A dip in student activism, the return of the long-term fine: many associations or boards notice that it is more difficult to find students willing to do something besides their studies. For the time being, one team notices more of this than the other. Solar Team Twente indicates that it has to make more effort than before to recruit members, Solar Boat has just expanded from 17 to 24 students. Developing alongside your studies is the driving force that managers mainly see in the students in their team. This also applies to Ribas (Drone Team) himself: 'I see it as working for a company with training wheels.'

Van der Linde (Robo Team) recognizes himself in those words. 'You make a lot of new connections in this role, it's a very cool experience.
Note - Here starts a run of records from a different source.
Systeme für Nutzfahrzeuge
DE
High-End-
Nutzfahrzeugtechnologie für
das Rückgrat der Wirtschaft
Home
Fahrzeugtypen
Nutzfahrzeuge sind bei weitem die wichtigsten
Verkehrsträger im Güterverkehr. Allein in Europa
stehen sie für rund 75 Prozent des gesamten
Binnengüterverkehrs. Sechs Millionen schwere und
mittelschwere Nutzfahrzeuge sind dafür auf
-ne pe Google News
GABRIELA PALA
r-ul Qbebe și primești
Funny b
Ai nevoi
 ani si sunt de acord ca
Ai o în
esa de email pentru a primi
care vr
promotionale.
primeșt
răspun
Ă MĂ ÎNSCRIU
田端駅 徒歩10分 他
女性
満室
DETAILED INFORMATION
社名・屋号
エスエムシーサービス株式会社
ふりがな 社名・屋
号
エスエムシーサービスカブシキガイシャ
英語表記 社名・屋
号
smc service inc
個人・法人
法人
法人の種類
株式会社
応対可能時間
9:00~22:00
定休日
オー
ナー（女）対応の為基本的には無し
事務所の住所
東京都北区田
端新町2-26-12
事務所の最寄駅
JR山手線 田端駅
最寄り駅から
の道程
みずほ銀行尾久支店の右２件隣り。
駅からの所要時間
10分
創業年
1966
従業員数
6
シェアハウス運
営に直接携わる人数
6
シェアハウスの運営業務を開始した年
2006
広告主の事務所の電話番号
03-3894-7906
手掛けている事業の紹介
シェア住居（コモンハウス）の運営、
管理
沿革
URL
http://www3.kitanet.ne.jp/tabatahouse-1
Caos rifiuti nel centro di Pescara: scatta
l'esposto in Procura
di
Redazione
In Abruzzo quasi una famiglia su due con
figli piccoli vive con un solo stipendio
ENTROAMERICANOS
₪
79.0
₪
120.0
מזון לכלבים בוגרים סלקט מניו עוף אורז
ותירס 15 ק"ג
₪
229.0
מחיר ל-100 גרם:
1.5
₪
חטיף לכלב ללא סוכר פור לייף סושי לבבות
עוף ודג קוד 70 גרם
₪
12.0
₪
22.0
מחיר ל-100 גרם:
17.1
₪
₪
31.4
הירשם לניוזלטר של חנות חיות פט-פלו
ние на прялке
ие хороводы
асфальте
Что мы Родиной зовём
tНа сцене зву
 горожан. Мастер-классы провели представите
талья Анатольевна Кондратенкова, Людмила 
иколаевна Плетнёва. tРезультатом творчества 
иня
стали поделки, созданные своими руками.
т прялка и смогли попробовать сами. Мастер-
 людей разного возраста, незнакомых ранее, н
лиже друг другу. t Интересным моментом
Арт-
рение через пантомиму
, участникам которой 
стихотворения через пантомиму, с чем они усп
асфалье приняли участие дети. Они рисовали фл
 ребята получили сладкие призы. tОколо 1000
I've never heard anyone say they regretted a year like that.'  According to Steppé, being part of a team is also interesting for your career path. 'At the finish of the World Solar Challenge in Australia, interesting employers such as Google and Tesla are waiting for the teams at the finish line, I know from experience. Various employers are showing interest in the students.'

Van der Burg emphasizes that performing well in competitions and following your mission – in the case of Solar Boat, inspiring the maritime sector with innovative and sustainable solutions – are not two separate things, but go hand in hand. 'When we are present at competitions, we want to win, but we also want to show people and companies what we do, and how we do it. The more sustainable we are, the better we perform.'

In any case, what binds the teams is the ambition of the students to get the most out of themselves and therefore also out of the team. And although the upward trend over the years has not been equally steep everywhere, the enthusiastic teams at least act as a calling card for the UT, from Twente to even Australia. And that's worth something.